Loss of biventricular pacing due to long PR interval and P-wave in the PVARP

Tracing
N° 19
Manufacturer Medtronic Device CRT Field Standard parameters
Patient

65-year-old man, implanted with a triple-chamber defibrillator Protecta XT CRT-D for primary cardiomyopathy with sinus dysfunction, left bundle branch block and long PR interval; routine follow-up 6 months after implantation; recording of spontaneous ventricular sensed event.

Graph and trace

Episodes of ventricular sensed event in the device memory

  1. atrial sensing and biventricular pacing (AS-BV);
  2. probable ventricular premature beat;
  3. atrial activity falling in the PVARP, no AV delay and absence of biventricular pacing;
  4. consecutive AR-VS cycles with prolonged loss of biventricular pacing;
    RV threshold test in VDI mode at 90 bpm
  5. ventricular capture with dissociated atrial rhythm followed by conduction from the atrium to the ventricle: AS-VS cycles with long PR interval; interruption of the test;
  6. during the last pacing of the threshold test (VP), prolongation of the PVARP; sinus activity falling in the PVARP;
  7. successive AR-VS cycles with a long PR interval and sinus P wave in the PVARP;
  8. moderate sinus pause allowing the P wave to fall outside the PVARP;
  9. recovery of biventricular pacing;
    Change in device programming (atrial tracking recovery algorithm is turned ON); the patient is discharged
    New episodes of ventricular sensing recorded by the device  
  10. atrial sensing and biventricular pacing (AS-BV);
  11. ventricular quadruplet;
  12. atrial activity falling in the PVARP, no AV delay and absence of biventricular pacing; succession of AR-VS cycles with prolonged loss of biventricular pacing;
  13. intervention of the atrial tracking recovery algorithm; shortening of the PVARP; recovery of the biventricular pacing.
Comments

This example illustrates a relatively common cause of loss of biventricular pacing in patients with long PR interval. Following a loss of atrioventricular synchrony (PVC, pacing threshold, etc.), a P-wave falls within the PVARP, and does not launch a new AV delay. As a result, spontaneous conducted ventricular events appear. The probability that the next P-wave falls within the PVARP and maintains the phenomenon increases with PR duration (the longer the duration, the greater the risk), the sinus rate (the faster the rate, the greater the risk) and the programming of certain algorithms (PVARP extension after PVC, auto-threshold procedure, automatic PVARP).
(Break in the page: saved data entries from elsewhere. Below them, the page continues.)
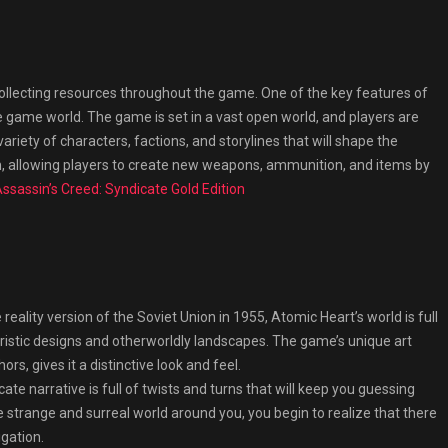
 collecting resources throughout the game. One of the key features of
the game world. The game is set in a vast open world, and players are
variety of characters, factions, and storylines that will shape the
, allowing players to create new weapons, ammunition, and items by
ssassin’s Creed: Syndicate Gold Edition
reality version of the Soviet Union in 1955, Atomic Heart’s world is full
uristic designs and otherworldly landscapes. The game’s unique art
ors, gives it a distinctive look and feel.
ate narrative is full of twists and turns that will keep you guessing
e strange and surreal world around you, you begin to realize that there
igation.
The programming of these algorithms should be discussed case-by-case, particularly in CRT patients with long PR (higher risk of occurrence of this type of phenomenon with a theoretically lower risk of PMT in the presence of impaired AV conduction). Programming the atrial tracking recovery algorithm interrupts the repetition of these cycles. This algorithm must therefore be programmed to ON.